TEXT PROVIDED:
•••
The Yaytseslav Situation
His name is Vyacheslav Trahov. Online, he goes by Yaytseslav. And for 48 hours, he owned Ghanaian Twitter.
The man walked around Accra Mall with Meta glasses, approached women, struck up conversations, and filmed everything. Some ended up at his apartment. Some ended up on his Telegram channel, where subscribers pay $5 a month for content too explicit for YouTube.
By Tuesday, the timeline had split into factions. One side called the women “cheap.” Another side pointed out the obvious: a foreigner secretly filming intimate encounters and monetising them without consent isn’t exposing anything except his own criminality.
By Wednesday evening, the Russian was reportedly deleting Ghana content from his channels. The consensus? Ghanaians don’t play that game.
Meanwhile, the 5G News Dropped
Buried under the Russian drama, Next Gen Infraco quietly launched commercial 5G operations. Available in parts of Accra, Kumasi, and Tamale now. Nationwide coverage promised by March 2027, just in time for Ghana @70.
The Duabo King Lesson
The same week, TikToker Duabo King learned that views have consequences. He posted a video accusing Kumasi police officers of misconduct with commercial workers. Under interrogation, he admitted fabricating the whole thing. Just wanted to trend.
He’s now in police custody—the charge: publication of false news with intent to cause fear and panic.
And Heritage Month Started
March 3 kicked off Heritage Month 2026 with a simple call from the Tourism Minister: See Ghana, Eat Ghana, Wear Ghana, Feel Ghana. Culinary showcases, regattas, and festivals running through March. Probably worth more attention than a Russian with a hidden camera.
But the algorithm decides, doesn’t it?
Arts and GH Heritage
Ghana’s Adinkra’s Quiet Life in Concrete and Stone
There is a building in Kumasi where the gate does not just open. It speaks.
Wrought into the iron, before you even step inside, is the symbol Bi Nka Bi. It means “no one should bite the other.” You do not read it in a book. You feel it as you walk through. The building itself is telling you how to behave while you are in its presence.
•••
Collected data
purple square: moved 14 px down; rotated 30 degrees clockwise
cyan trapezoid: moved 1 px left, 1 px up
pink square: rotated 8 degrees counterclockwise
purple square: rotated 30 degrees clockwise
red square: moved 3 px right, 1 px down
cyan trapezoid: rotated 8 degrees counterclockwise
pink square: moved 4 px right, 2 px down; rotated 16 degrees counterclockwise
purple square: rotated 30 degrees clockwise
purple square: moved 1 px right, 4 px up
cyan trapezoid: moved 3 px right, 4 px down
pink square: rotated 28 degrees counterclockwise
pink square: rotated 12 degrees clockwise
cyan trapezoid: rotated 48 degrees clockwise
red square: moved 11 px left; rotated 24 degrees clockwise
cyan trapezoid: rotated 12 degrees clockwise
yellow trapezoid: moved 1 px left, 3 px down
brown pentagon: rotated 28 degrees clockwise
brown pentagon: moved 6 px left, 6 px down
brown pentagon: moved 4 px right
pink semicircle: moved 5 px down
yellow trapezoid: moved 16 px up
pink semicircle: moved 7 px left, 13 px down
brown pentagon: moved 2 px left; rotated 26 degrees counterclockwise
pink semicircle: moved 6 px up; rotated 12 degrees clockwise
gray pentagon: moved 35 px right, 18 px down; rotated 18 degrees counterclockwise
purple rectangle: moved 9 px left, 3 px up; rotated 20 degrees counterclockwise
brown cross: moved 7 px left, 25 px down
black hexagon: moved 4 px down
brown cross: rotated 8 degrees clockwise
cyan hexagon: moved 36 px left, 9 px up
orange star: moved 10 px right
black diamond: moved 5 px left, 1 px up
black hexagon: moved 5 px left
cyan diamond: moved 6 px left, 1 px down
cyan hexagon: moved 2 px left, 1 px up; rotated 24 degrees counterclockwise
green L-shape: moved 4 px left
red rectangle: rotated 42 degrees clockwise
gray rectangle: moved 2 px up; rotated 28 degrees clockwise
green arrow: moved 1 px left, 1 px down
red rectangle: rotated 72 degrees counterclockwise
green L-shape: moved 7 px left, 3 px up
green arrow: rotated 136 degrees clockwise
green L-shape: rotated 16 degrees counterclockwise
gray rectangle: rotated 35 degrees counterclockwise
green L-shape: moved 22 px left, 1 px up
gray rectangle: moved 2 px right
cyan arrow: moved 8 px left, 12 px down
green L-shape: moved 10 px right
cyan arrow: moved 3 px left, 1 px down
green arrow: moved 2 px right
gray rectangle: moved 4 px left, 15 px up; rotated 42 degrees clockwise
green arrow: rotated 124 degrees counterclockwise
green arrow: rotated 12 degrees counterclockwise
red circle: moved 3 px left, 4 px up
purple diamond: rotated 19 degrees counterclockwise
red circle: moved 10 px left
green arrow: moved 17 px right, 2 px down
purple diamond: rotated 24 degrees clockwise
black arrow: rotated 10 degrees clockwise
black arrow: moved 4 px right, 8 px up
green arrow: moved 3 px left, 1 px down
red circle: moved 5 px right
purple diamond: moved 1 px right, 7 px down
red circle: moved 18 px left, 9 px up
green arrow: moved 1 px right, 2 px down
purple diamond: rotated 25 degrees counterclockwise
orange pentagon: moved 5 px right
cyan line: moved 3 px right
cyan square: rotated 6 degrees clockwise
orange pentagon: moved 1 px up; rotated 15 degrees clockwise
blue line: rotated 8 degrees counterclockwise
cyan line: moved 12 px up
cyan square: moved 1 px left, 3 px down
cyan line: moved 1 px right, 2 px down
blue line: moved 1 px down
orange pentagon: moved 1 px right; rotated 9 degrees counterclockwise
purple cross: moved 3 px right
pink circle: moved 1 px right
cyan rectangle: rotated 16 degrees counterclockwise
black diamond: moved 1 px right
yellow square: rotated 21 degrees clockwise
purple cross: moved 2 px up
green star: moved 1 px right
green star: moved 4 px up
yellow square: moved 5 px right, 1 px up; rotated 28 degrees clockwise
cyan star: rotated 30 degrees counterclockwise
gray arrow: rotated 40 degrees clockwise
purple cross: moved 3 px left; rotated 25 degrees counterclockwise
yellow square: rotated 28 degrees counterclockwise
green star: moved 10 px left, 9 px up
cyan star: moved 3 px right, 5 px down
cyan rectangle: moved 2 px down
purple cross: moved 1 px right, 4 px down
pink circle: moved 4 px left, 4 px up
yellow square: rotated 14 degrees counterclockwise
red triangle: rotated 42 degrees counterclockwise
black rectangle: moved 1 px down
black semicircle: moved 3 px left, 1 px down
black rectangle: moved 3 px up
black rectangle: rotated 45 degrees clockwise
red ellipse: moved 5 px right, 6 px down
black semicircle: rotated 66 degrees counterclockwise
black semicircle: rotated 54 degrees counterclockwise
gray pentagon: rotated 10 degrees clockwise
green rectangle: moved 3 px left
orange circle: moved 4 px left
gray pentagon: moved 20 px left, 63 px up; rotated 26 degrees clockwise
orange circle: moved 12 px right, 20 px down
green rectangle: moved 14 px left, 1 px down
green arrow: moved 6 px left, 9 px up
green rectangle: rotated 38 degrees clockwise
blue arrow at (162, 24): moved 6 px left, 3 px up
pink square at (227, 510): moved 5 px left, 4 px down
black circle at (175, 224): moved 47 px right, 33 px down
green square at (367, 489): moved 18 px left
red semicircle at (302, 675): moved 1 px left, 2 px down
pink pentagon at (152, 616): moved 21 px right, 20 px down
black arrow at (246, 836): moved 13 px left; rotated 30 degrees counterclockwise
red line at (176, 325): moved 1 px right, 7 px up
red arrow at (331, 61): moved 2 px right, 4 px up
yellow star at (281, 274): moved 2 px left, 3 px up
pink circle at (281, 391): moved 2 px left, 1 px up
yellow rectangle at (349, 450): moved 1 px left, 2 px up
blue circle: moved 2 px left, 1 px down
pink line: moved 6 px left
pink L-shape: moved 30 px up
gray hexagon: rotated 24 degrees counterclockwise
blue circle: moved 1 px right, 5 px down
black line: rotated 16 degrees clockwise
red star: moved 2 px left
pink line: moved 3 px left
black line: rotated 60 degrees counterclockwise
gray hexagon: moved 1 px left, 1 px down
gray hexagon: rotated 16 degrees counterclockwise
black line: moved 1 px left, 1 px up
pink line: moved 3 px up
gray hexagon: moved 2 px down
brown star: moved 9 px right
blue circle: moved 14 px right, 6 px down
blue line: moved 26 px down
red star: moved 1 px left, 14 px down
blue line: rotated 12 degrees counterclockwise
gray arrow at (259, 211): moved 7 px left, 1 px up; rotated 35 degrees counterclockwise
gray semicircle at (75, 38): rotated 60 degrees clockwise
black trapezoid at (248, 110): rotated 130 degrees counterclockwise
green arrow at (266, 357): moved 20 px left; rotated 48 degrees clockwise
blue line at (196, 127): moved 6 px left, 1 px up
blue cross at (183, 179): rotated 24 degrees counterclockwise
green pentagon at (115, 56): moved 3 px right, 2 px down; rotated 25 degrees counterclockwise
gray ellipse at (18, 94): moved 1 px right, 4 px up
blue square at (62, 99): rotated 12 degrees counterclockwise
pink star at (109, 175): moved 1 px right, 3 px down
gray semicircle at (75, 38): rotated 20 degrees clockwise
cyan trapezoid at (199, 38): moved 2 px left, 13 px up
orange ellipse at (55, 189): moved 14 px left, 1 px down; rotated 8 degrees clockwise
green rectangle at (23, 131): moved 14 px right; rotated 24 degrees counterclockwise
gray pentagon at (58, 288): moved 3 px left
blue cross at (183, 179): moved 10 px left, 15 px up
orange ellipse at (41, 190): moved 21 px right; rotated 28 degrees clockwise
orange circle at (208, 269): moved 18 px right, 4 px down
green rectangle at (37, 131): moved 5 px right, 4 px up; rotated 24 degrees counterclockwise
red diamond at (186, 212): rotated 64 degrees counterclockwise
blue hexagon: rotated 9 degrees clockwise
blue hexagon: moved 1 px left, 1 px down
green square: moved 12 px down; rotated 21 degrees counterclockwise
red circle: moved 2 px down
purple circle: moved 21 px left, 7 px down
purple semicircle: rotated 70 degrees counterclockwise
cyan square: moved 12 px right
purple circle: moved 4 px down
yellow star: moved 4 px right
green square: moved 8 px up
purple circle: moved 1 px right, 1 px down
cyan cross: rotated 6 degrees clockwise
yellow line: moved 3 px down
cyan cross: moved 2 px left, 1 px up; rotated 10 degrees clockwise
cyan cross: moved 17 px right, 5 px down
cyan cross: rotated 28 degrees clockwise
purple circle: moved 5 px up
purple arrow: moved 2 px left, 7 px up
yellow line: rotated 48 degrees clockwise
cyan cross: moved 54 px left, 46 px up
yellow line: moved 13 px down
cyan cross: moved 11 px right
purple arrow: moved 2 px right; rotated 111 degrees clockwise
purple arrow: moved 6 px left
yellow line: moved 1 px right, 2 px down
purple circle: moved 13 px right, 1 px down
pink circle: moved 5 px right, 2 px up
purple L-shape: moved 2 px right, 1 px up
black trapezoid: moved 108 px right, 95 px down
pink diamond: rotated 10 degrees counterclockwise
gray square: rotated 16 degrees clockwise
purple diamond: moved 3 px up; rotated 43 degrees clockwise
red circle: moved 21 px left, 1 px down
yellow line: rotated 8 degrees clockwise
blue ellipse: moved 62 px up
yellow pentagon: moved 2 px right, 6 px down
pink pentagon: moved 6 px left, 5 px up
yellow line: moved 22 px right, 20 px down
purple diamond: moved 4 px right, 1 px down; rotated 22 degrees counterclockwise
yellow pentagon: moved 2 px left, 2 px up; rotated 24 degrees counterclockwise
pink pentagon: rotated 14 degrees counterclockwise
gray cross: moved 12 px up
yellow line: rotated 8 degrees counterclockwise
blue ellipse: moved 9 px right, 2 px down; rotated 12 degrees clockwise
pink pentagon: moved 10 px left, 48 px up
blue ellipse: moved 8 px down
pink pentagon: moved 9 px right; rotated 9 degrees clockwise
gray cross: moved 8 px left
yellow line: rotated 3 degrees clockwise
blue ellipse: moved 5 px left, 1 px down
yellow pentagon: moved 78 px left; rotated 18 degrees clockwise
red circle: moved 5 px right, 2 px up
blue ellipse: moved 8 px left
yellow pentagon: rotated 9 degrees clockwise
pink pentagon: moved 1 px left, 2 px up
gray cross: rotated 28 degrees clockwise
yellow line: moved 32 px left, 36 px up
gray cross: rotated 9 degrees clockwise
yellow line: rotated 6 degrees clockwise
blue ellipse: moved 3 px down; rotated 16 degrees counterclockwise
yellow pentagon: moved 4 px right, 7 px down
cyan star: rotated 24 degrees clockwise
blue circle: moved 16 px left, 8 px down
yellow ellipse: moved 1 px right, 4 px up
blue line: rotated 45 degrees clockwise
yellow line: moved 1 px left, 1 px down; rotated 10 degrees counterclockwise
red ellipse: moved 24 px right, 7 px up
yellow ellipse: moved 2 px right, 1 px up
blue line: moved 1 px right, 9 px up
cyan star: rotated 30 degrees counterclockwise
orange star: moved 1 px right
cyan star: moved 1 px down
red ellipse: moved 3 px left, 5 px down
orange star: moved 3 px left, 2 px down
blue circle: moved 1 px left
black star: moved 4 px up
•••
WHAT THE TASK REQUIRES:
Condense the paragraph of the Ghana news roundup that begins "The same week, TikToker Duabo King" into a short list that keeps its main facts.

ANSWER:
- The same week, TikToker Duabo King learned that views have consequences.
- He posted a video accusing Kumasi police officers of misconduct with commercial workers.
- Under interrogation, he admitted fabricating all of it.
- He did it only to trend.